Beaucoup de sommeliers et oenologues de la vieille école crient à l’hérésie. Pour eux, refuser d’utiliser des techniques éprouvées depuis des siècles (comme le blanc d’œuf pour le collage des grands crus bordelais) c’est « sacrifier la tradition à la mode du moment » (source : L’Union des Œnologues de France, 2021).
Pourtant, selon le Professeur Jean-Michel Deiss (vigneron en Alsace, reconnu pour ses prises de position sur l’universalité du vin), « la tradition n’est pas un dogme immuable, c’est une évolution permanente » (La Vigne, 2020).
- De grands châteaux bordelais (ex : Château Pontet-Canet, 5e Grand Cru Classé) sont passés au collage à base de pois ou de bentonite sans que leur identité ne s’en trouve trahie.
- 30 % des caves françaises affirment aujourd’hui « ne plus faire systématiquement de collage » selon une enquête Vin & Société (2023).
Les technologues du vin : entre innovation et adaptation écologique
Les consultants en œnologie et maîtres de chai voient dans la clarification végane une avancée, non une rupture.
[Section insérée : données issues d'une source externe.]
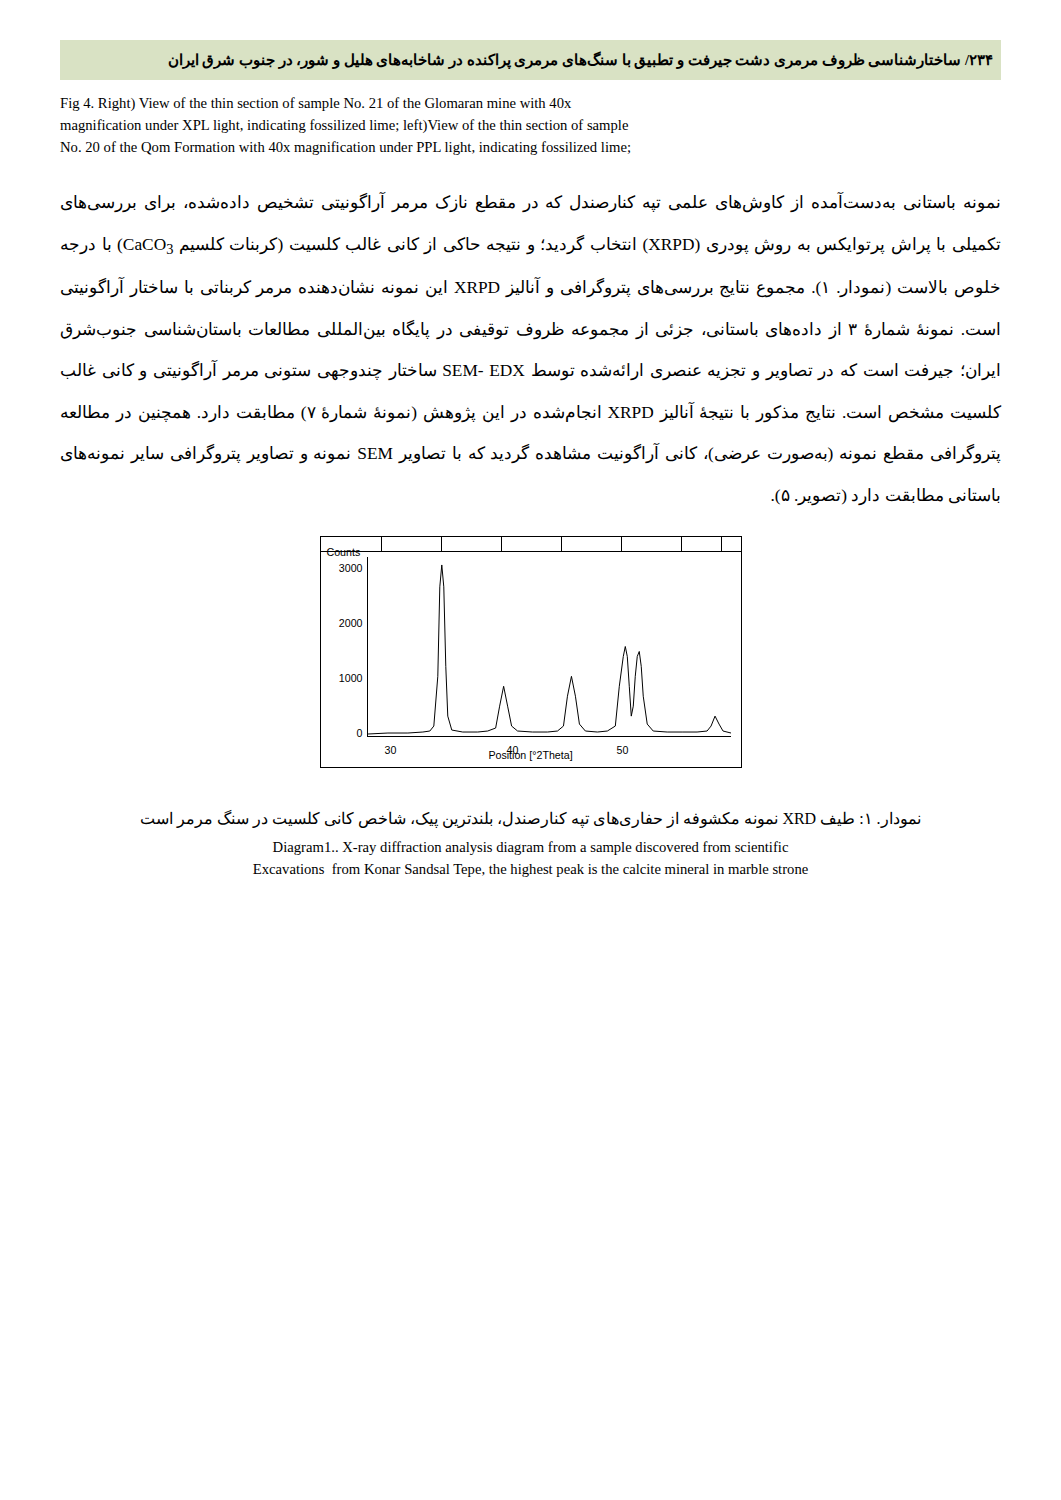۲۳۴/ ساختارشناسی ظروف مرمری دشت جیرفت و تطبیق با سنگ‌های مرمری پراکنده در شاخابه‌های هلیل و شور، در جنوب شرق ایران
Fig 4. Right) View of the thin section of sample No. 21 of the Glomaran mine with 40x
magnification under XPL light, indicating fossilized lime; left)View of the thin section of sample
No. 20 of the Qom Formation with 40x magnification under PPL light, indicating fossilized lime;
نمونه باستانی به‌دست‌آمده از کاوش‌های علمی تپه کنارصندل که در مقطع نازک مرمر آراگونیتی تشخیص داده‌شده، برای بررسی‌های تکمیلی با پراش پرتوایکس به روش پودری (XRPD) انتخاب گردید؛ و نتیجه حاکی از کانی غالب کلسیت (کربنات کلسیم CaCO3) با درجه خلوص بالاست (نمودار. ۱). مجموع نتایج بررسی‌های پتروگرافی و آنالیز XRPD این نمونه نشان‌دهنده مرمر کربناتی با ساختار آراگونیتی است. نمونۀ شمارۀ ۳ از داده‌های باستانی، جزئی از مجموعه ظروف توقیفی در پایگاه بین‌المللی مطالعات باستان‌شناسی جنوب‌شرق ایران؛ جیرفت است که در تصاویر و تجزیه عنصری ارائه‌شده توسط SEM- EDX ساختار چندوجهی ستونی مرمر آراگونیتی و کانی غالب کلسیت مشخص است. نتایج مذکور با نتیجۀ آنالیز XRPD انجام‌شده در این پژوهش (نمونۀ شمارۀ ۷) مطابقت دارد. همچنین در مطالعه پتروگرافی مقطع نمونه (به‌صورت عرضی)، کانی آراگونیت مشاهده گردید که با تصاویر SEM نمونه و تصاویر پتروگرافی سایر نمونه‌های باستانی مطابقت دارد (تصویر. ۵).
Counts
3000
2000
1000
0
30
40
50
Position [°2Theta]
نمودار. ۱: طیف XRD نمونه مکشوفه از حفاری‌های تپه کنارصندل، بلندترین پیک، شاخص کانی کلسیت در سنگ مرمر است
Diagram1.. X-ray diffraction analysis diagram from a sample discovered from scientific
Excavations from Konar Sandsal Tepe, the highest peak is the calcite mineral in marble strone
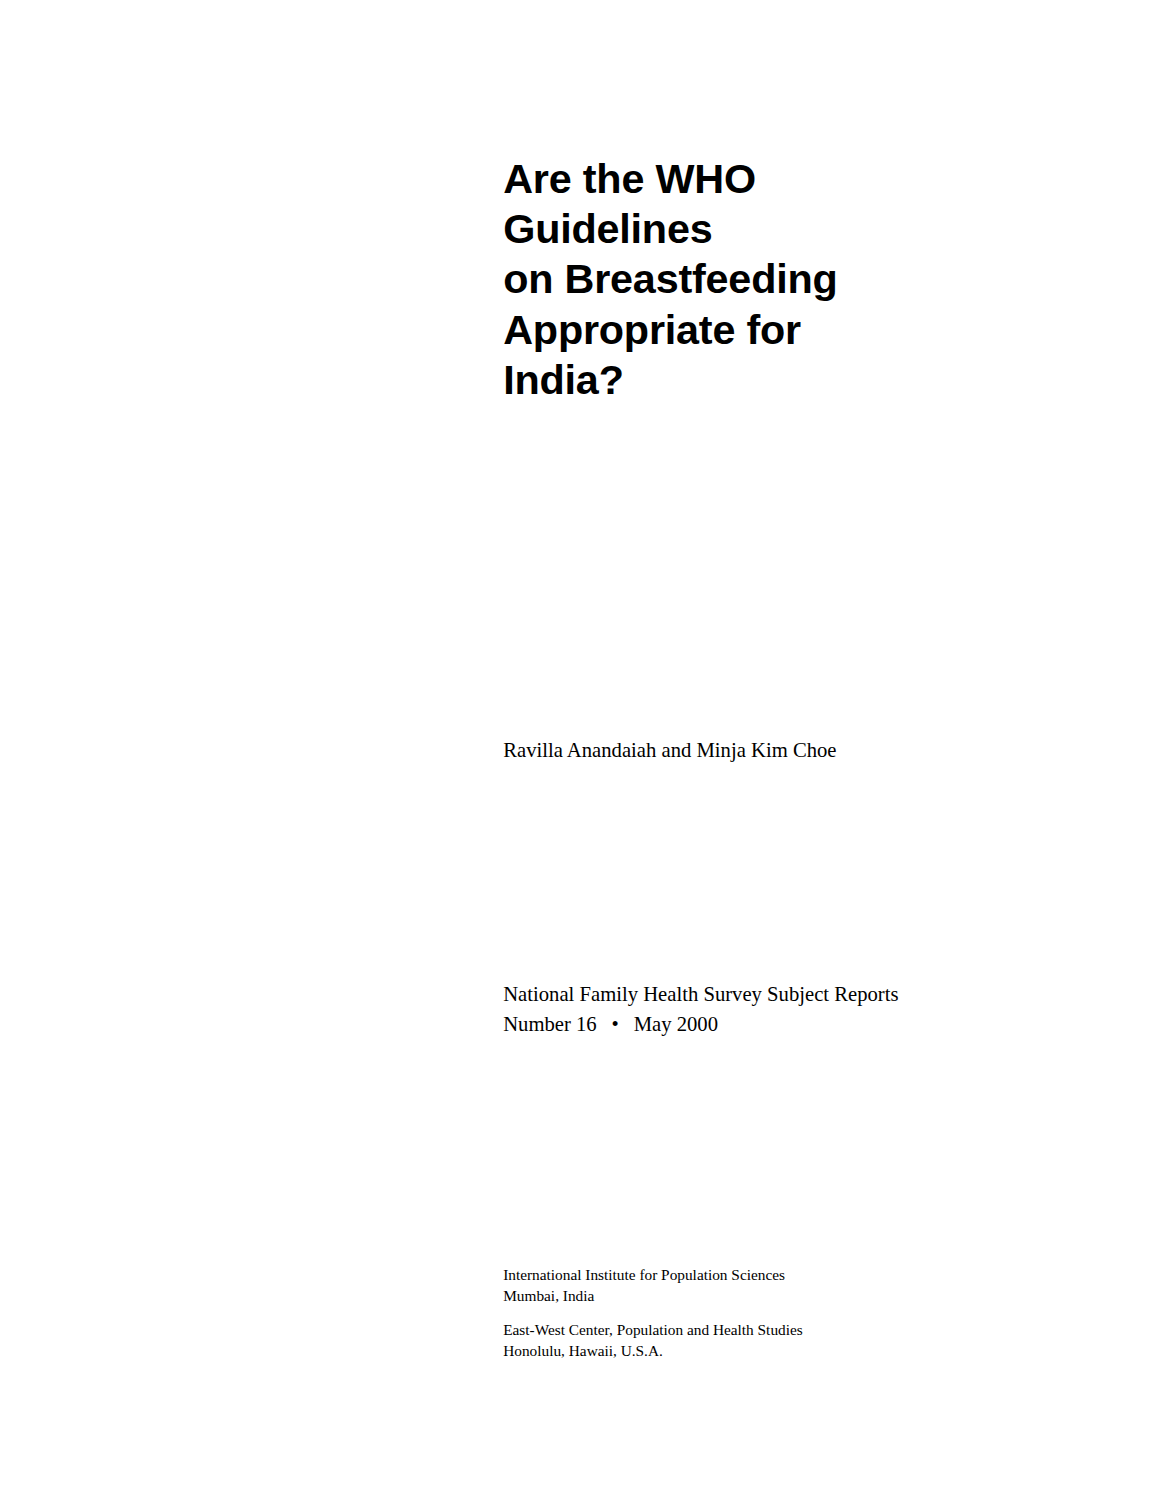Are the WHO Guidelines
on Breastfeeding
Appropriate for India?
Ravilla Anandaiah and Minja Kim Choe
National Family Health Survey Subject Reports Number 16 • May 2000
International Institute for Population Sciences
Mumbai, India
East-West Center, Population and Health Studies
Honolulu, Hawaii, U.S.A.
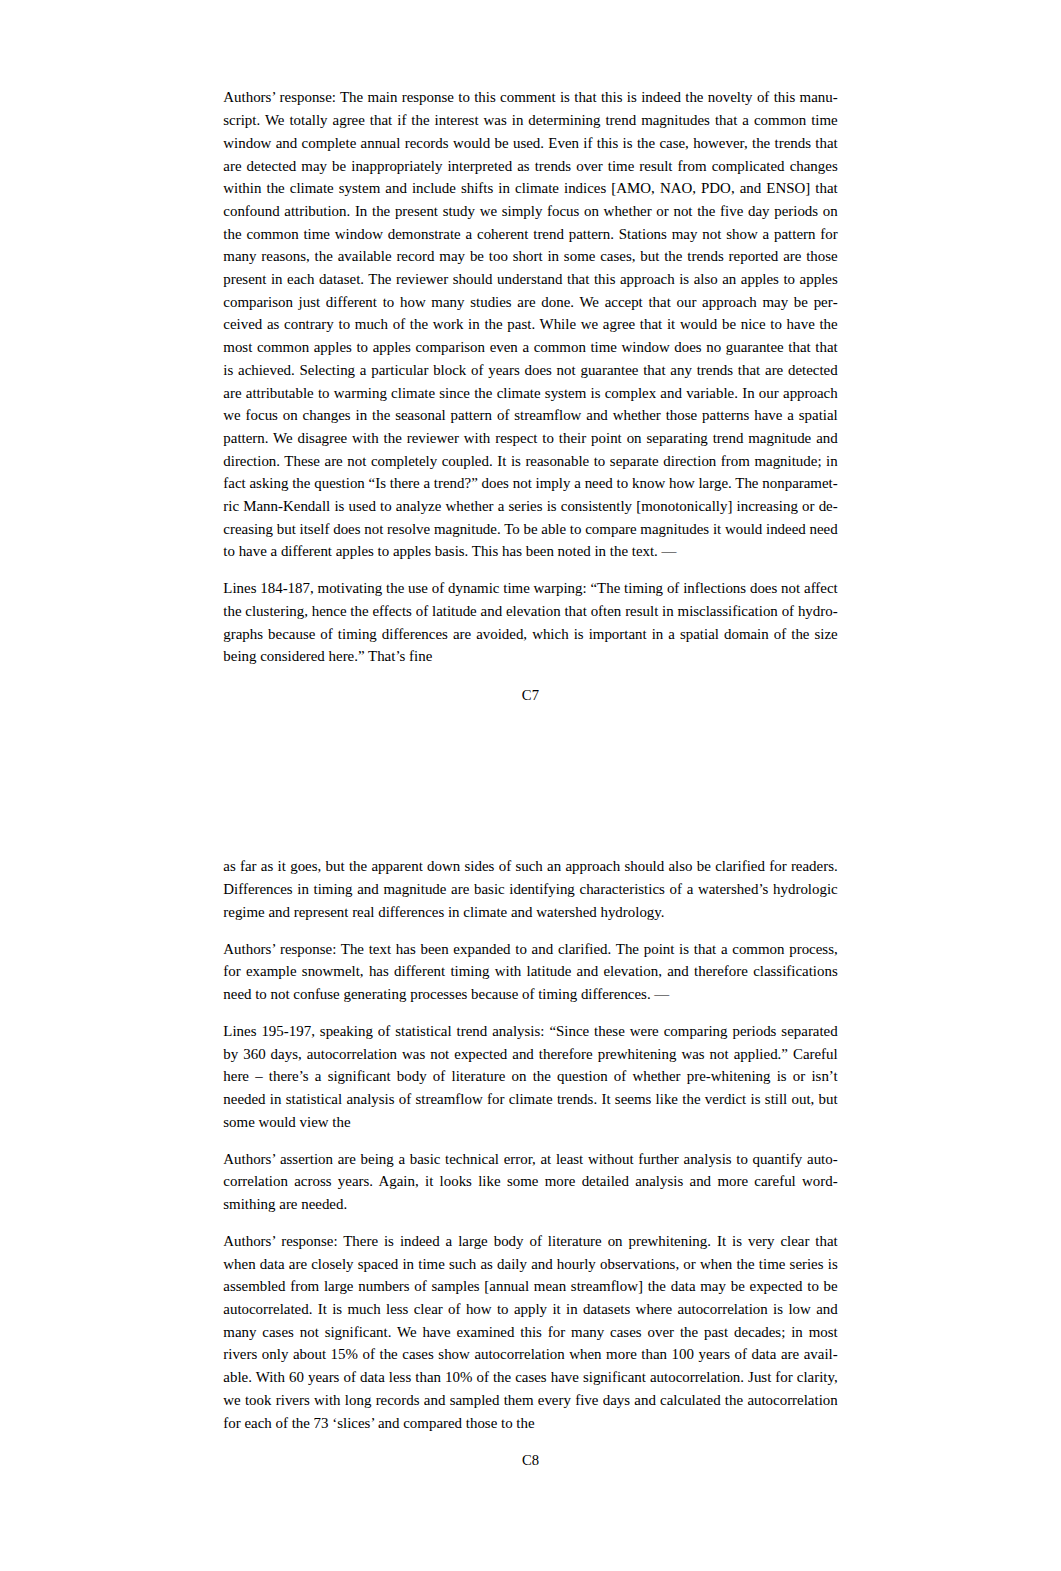Authors’ response: The main response to this comment is that this is indeed the novelty of this manuscript. We totally agree that if the interest was in determining trend magnitudes that a common time window and complete annual records would be used. Even if this is the case, however, the trends that are detected may be inappropriately interpreted as trends over time result from complicated changes within the climate system and include shifts in climate indices [AMO, NAO, PDO, and ENSO] that confound attribution. In the present study we simply focus on whether or not the five day periods on the common time window demonstrate a coherent trend pattern. Stations may not show a pattern for many reasons, the available record may be too short in some cases, but the trends reported are those present in each dataset. The reviewer should understand that this approach is also an apples to apples comparison just different to how many studies are done. We accept that our approach may be perceived as contrary to much of the work in the past. While we agree that it would be nice to have the most common apples to apples comparison even a common time window does no guarantee that that is achieved. Selecting a particular block of years does not guarantee that any trends that are detected are attributable to warming climate since the climate system is complex and variable. In our approach we focus on changes in the seasonal pattern of streamflow and whether those patterns have a spatial pattern. We disagree with the reviewer with respect to their point on separating trend magnitude and direction. These are not completely coupled. It is reasonable to separate direction from magnitude; in fact asking the question “Is there a trend?” does not imply a need to know how large. The nonparametric Mann-Kendall is used to analyze whether a series is consistently [monotonically] increasing or decreasing but itself does not resolve magnitude. To be able to compare magnitudes it would indeed need to have a different apples to apples basis. This has been noted in the text. —
Lines 184-187, motivating the use of dynamic time warping: “The timing of inflections does not affect the clustering, hence the effects of latitude and elevation that often result in misclassification of hydrographs because of timing differences are avoided, which is important in a spatial domain of the size being considered here.” That’s fine
C7
as far as it goes, but the apparent down sides of such an approach should also be clarified for readers. Differences in timing and magnitude are basic identifying characteristics of a watershed’s hydrologic regime and represent real differences in climate and watershed hydrology.
Authors’ response: The text has been expanded to and clarified. The point is that a common process, for example snowmelt, has different timing with latitude and elevation, and therefore classifications need to not confuse generating processes because of timing differences. —
Lines 195-197, speaking of statistical trend analysis: “Since these were comparing periods separated by 360 days, autocorrelation was not expected and therefore prewhitening was not applied.” Careful here – there’s a significant body of literature on the question of whether pre-whitening is or isn’t needed in statistical analysis of streamflow for climate trends. It seems like the verdict is still out, but some would view the
Authors’ assertion are being a basic technical error, at least without further analysis to quantify autocorrelation across years. Again, it looks like some more detailed analysis and more careful wordsmithing are needed.
Authors’ response: There is indeed a large body of literature on prewhitening. It is very clear that when data are closely spaced in time such as daily and hourly observations, or when the time series is assembled from large numbers of samples [annual mean streamflow] the data may be expected to be autocorrelated. It is much less clear of how to apply it in datasets where autocorrelation is low and many cases not significant. We have examined this for many cases over the past decades; in most rivers only about 15% of the cases show autocorrelation when more than 100 years of data are available. With 60 years of data less than 10% of the cases have significant autocorrelation. Just for clarity, we took rivers with long records and sampled them every five days and calculated the autocorrelation for each of the 73 ‘slices’ and compared those to the
C8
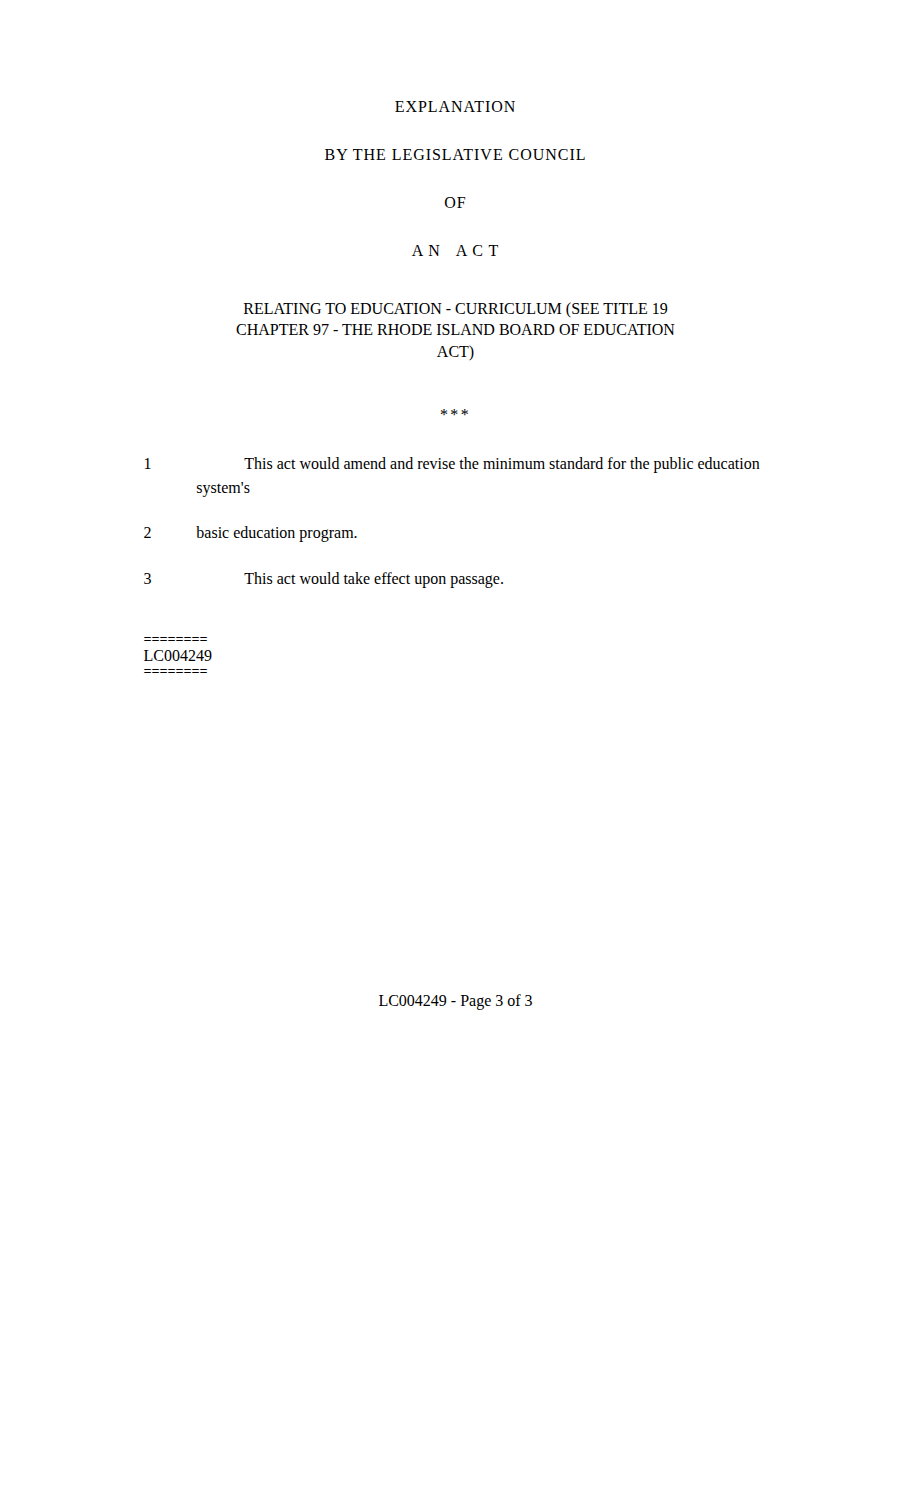EXPLANATION
BY THE LEGISLATIVE COUNCIL
OF
A N A C T
RELATING TO EDUCATION - CURRICULUM (SEE TITLE 19 CHAPTER 97 - THE RHODE ISLAND BOARD OF EDUCATION ACT)
***
1 This act would amend and revise the minimum standard for the public education system's
2basic education program.
3 This act would take effect upon passage.
========
LC004249
========
LC004249 - Page 3 of 3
L’œnologue Pascal Chatonnet rappelle dans Revue des Œnologues (2022) que « les bentonites, protéines végétales, voire la fluidification naturelle grâce à la maîtrise du temps de décantation, ont prouvé leur efficacité, tout en limitant les risques d’allergènes ».
Du côté des consommateurs, la prise de conscience est réelle : une étude SOWINE/SSI 2023 indique que 15 % des jeunes adultes français cherchent activement des vins certifiés véganes lors de leurs achats.